▶ EXERCISE PROMPT:
Answer these questions from the fishing report below.
(a) On which tides does the fishing report say to focus effort for queenfish and trevally?
(b) Around what will bream become more active as the water cools?
(c) Where and when do prawns and their predators gather?

▶ DOCUMENT TEXT:

Queenfish and trevally species will start to appear in the estuaries and inlet as the water clears, so focus your effort for them on the big incoming tides before the new and full moons, if the water has cleared by then.

Pelagics generally like a high salt content in the estuaries before they push into the systems. Mangrove jack will be in the heavy country and blue and king salmon will also be on the chew, with the flats around the inlet and river mouths the best bet for them.

The red devils will be up the creeks, around any patch of heavy cover. Luring the turn of the low tide, which coincides with dawn and dusk can produce some awesome jack action, with the odd barra crashing in on the party.

Salmon will be around the flats, estuaries and creek mouths in the dirtier water and especially where there is concentrations of prawns or baitfish. As the water cools, bream will become more active, especially around the man-made structures and rock walls, making it easier for land-based anglers to get in on the action.


Keep an eye out along the beaches and estuary/inlet mouths for prawns, which can still run in April. Even a small number of prawns moving will attract predators, so any prawn activity is worth fishing around, if there isn’t enough for a feed. The last of the run-out tide around the mouths of small creeks and drains is a great place for prawns and their predators to gather.

In Cairns Inlet the boat traffic can make these spots a bit hit and miss but in quieter systems they are well worth a double dip. Sneak in, preferably under electric or man power, and flick a few lures around before digging out the cast net. A barra, jack or salmon washed down with the feed of prawns makes for a dream dinner.

▶ RECORDS SUPPLIED:
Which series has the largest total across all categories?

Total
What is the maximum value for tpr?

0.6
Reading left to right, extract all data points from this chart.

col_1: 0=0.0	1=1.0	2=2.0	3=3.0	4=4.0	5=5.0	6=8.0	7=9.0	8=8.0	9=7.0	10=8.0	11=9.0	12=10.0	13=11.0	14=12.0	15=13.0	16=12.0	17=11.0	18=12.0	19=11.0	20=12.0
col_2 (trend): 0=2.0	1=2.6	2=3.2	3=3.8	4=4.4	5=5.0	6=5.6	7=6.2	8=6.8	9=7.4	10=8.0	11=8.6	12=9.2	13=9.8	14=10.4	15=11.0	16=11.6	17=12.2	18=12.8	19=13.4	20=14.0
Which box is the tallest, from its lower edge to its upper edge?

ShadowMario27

---

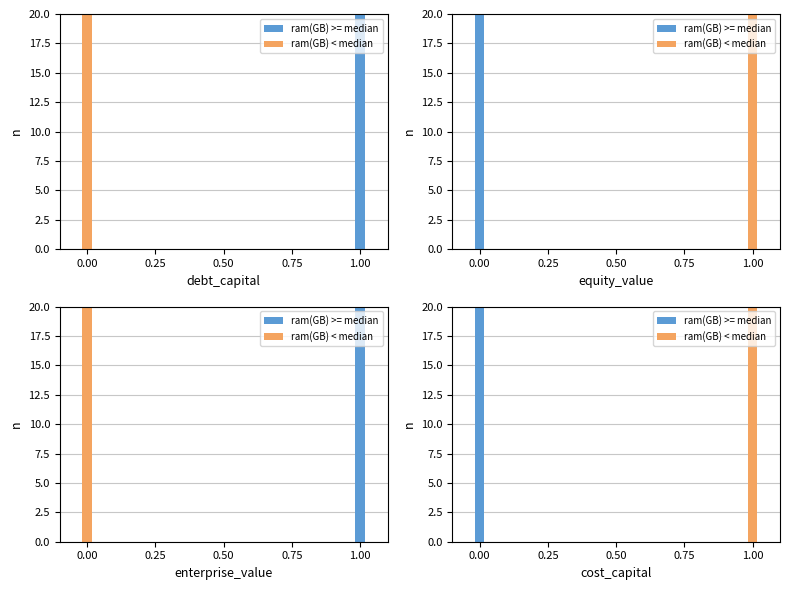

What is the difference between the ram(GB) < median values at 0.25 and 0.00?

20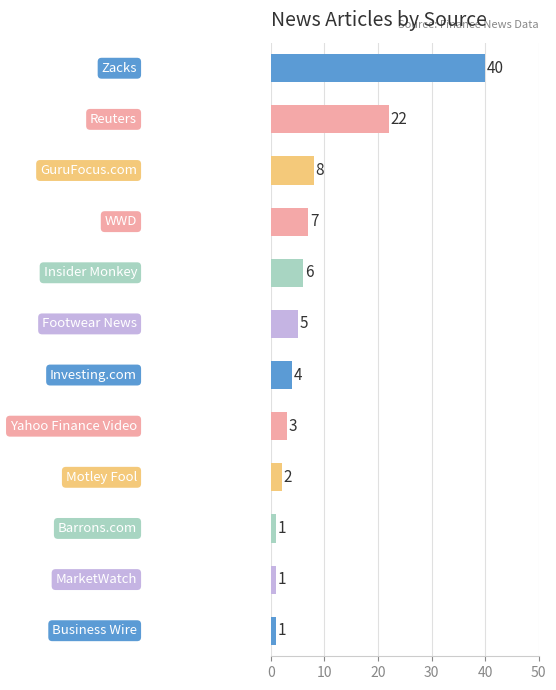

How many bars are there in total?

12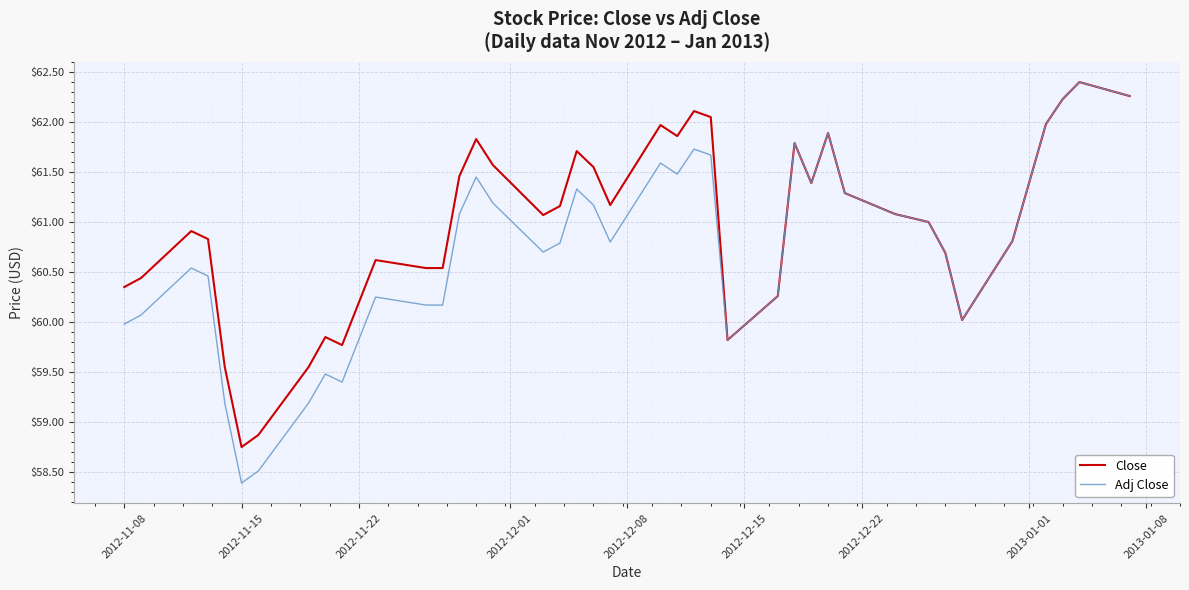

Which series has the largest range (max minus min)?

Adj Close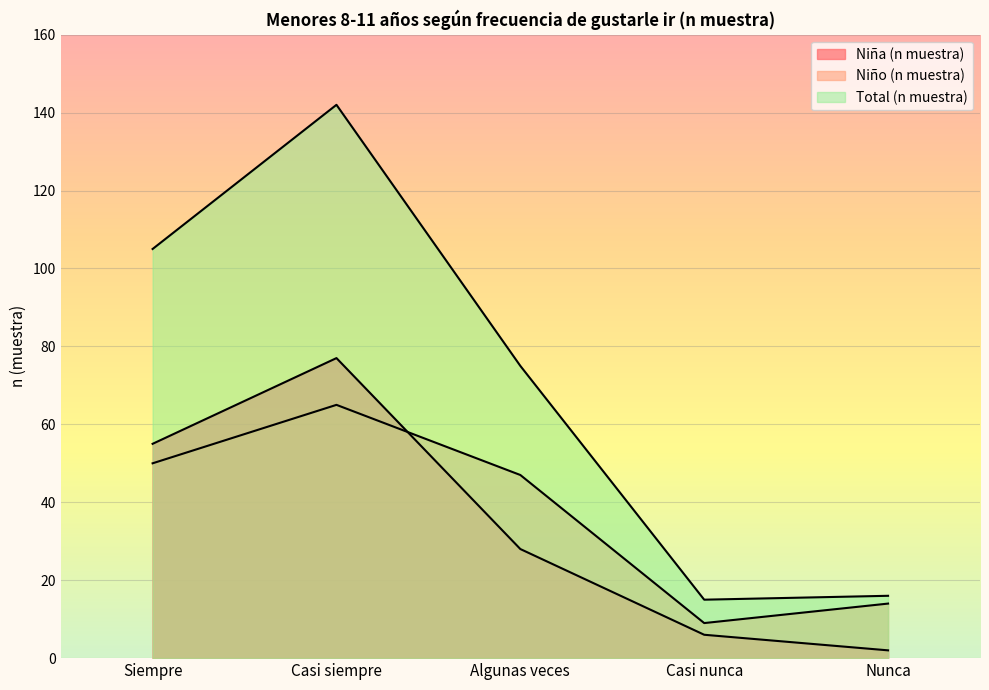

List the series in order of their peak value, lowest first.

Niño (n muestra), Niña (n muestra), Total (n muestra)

* * *

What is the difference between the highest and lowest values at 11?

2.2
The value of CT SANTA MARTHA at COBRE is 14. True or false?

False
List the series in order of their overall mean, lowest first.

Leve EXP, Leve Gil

▶ EXERCISE SOLUTION:
(a) The big incoming tides before the new and full moons, if the water has cleared by then.
(b) Man-made structures and rock walls.
(c) Around the mouths of small creeks and drains during the last of the run-out tide.